Там я провел года три; уехал, вернулся, еще три года отбыл. Потом возвратился в Л.-А. и работал на Алварадо-стрит, по всем барам на ней. Встречался с дамами – если их там можно назвать.
Это нечто вроде смеси двух районов, Л.-А. и Филадельфии, слитых вместе. Может, и жульничество, но это же по-любому выдумка все, верно? Должно быть, год 1946-й.
Похоже, старые добрые бары с хорошими подонками исчезают. В те дни Алварадо-стрит еще была белой. И можно было просто занырнуть туда, и тебя вышвырнут из одного бара, а ты пройдешь десять шагов и можно заруливать в другой бар.
Я ходил в бары с сухостойными людьми и совершенно сухостойным ощущеньем. Одну порцию выпьешь – и хочется поскорее убраться оттуда к черту. Но тот бар был живой дырой в небе.
В первый же день, как только зашел, меня зацепило. Я только приехал в город. Выбрался из своей комнаты – времени было около двух часов дня. Вхожу и говорю: «Дайте мне бутылку пива». – Взял ее, а по воздуху мимо моей головы пролетает бутылка.
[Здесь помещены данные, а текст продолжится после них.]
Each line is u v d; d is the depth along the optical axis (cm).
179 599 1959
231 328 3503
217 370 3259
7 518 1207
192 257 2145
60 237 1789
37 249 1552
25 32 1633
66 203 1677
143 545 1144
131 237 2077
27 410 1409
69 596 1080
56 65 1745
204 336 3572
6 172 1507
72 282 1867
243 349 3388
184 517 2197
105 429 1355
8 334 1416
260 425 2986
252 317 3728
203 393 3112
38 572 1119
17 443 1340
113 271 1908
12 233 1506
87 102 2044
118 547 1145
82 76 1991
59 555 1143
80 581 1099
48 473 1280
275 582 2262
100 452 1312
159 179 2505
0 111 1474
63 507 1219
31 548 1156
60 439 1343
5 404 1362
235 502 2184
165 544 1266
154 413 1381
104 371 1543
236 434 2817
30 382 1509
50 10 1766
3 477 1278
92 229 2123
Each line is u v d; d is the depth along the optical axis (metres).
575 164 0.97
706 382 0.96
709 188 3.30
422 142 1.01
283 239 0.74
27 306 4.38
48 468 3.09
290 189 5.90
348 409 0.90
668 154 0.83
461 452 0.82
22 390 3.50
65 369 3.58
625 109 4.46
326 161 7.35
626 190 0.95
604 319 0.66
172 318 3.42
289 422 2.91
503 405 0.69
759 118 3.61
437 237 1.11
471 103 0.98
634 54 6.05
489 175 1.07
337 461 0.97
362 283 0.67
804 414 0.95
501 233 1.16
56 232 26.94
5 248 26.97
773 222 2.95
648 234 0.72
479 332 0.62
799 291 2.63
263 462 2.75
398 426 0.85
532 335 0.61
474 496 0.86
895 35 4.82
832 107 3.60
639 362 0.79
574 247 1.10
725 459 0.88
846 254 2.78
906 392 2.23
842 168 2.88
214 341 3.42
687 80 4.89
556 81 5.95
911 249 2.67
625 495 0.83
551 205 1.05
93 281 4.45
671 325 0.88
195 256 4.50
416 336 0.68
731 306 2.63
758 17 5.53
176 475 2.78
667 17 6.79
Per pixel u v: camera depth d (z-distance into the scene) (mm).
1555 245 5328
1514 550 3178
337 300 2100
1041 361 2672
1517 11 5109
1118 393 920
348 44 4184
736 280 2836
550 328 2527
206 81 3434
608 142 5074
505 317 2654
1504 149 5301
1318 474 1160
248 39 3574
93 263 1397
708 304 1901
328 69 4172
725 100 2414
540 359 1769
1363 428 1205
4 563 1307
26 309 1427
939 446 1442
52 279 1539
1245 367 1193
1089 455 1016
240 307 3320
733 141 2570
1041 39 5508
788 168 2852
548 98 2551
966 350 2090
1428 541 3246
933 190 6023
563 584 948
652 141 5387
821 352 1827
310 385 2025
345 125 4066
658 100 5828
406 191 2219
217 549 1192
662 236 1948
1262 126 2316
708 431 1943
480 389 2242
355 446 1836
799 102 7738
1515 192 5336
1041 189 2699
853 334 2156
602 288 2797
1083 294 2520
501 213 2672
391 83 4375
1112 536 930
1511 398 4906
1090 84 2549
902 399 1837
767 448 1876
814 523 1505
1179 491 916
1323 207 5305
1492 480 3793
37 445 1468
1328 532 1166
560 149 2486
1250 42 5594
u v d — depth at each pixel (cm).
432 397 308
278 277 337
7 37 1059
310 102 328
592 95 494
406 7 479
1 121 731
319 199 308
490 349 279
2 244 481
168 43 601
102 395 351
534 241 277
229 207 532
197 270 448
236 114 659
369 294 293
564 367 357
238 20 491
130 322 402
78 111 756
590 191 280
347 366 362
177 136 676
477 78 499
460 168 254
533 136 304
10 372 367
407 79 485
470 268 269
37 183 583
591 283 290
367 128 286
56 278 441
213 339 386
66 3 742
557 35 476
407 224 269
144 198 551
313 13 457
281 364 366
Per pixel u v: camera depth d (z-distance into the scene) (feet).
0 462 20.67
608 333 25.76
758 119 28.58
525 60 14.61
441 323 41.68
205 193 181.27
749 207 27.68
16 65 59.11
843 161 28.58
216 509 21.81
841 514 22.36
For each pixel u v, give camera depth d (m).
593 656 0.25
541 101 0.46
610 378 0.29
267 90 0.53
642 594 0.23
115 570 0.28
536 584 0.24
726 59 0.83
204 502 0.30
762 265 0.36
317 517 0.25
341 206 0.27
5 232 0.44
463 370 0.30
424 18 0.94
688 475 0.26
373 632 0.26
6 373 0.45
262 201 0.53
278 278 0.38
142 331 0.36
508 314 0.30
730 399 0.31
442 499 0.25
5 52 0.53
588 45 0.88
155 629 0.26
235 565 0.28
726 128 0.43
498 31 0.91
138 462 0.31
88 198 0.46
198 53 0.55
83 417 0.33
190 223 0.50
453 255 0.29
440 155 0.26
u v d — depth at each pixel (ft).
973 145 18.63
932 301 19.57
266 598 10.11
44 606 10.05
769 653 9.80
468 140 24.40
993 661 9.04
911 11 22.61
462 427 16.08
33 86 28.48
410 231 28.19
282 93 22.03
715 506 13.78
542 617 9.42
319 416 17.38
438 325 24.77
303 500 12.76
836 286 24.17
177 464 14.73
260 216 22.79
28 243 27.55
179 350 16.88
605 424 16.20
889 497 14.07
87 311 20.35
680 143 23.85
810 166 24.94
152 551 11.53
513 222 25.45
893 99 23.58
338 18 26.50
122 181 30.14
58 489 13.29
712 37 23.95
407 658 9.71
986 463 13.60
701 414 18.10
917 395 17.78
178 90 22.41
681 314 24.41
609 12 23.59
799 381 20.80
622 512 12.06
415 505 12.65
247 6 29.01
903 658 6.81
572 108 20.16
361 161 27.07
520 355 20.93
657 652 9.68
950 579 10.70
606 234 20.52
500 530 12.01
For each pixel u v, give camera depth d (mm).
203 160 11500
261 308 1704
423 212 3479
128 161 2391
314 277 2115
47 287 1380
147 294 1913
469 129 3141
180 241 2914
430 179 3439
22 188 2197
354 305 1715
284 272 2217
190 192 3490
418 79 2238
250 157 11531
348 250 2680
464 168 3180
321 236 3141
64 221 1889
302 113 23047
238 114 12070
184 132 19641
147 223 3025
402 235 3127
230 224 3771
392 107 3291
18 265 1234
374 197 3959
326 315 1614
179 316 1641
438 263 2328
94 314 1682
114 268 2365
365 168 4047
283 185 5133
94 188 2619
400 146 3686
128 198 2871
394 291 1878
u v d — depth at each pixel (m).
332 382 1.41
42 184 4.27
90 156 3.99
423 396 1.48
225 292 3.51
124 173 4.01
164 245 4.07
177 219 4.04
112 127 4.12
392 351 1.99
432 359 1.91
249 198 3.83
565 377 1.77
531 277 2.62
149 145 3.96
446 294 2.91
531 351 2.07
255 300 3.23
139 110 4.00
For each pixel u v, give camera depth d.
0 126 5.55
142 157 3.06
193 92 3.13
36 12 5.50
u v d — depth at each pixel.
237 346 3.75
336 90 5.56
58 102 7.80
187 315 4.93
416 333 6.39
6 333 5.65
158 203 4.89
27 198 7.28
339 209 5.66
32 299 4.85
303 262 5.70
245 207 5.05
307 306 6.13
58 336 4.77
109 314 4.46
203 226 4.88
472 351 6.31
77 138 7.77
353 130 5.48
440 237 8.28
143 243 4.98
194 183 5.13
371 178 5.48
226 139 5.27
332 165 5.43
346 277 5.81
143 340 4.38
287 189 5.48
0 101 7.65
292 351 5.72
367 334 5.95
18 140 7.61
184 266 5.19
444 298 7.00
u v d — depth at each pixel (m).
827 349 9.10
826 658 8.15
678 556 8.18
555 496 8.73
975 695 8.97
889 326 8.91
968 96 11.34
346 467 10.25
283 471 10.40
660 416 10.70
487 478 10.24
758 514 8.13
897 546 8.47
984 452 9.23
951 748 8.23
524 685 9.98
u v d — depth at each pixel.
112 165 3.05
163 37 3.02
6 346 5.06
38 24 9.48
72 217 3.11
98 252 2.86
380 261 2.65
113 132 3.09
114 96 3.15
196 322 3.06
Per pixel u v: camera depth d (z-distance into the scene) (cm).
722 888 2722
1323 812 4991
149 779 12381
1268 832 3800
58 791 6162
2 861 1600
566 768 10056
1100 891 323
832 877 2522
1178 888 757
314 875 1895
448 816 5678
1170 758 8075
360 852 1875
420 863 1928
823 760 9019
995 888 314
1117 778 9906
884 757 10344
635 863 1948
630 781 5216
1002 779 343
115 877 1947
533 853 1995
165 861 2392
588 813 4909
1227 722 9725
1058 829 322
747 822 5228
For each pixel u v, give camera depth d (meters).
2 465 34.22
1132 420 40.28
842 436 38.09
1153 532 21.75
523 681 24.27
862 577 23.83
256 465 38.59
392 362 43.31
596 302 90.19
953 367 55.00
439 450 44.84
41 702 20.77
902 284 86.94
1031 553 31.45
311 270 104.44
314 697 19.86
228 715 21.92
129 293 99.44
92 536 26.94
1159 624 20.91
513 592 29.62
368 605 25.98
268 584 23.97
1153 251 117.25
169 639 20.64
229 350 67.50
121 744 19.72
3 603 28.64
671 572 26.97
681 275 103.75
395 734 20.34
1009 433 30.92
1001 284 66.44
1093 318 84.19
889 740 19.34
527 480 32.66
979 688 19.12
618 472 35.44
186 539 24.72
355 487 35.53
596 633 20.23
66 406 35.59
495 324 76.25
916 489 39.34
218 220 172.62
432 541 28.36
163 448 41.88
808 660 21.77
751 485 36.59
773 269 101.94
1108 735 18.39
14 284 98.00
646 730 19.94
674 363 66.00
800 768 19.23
Парень рядом со мной повернулся и говорит: «Эй, сукин ты сын, еще раз так сделаешь, так я тебе все башку, к черту, отпинаю. – Тут еще одна бутылка пролетела. – Я же тебе сказал, сукин сын». – И тут такааааая драка завертелась. Все вышли на зады.
Я говорю: «Боже, какое веселое миленькое местечко. Я тут останусь». – И стал дожидаться повторения того первого миленького денька. Три года ждал, а его так и не случилось.
Наконец я уехал. Сказал: «Того первого дня ни за что больше не повторится». – Меня засосало. То было сразу после того, как закончилась война.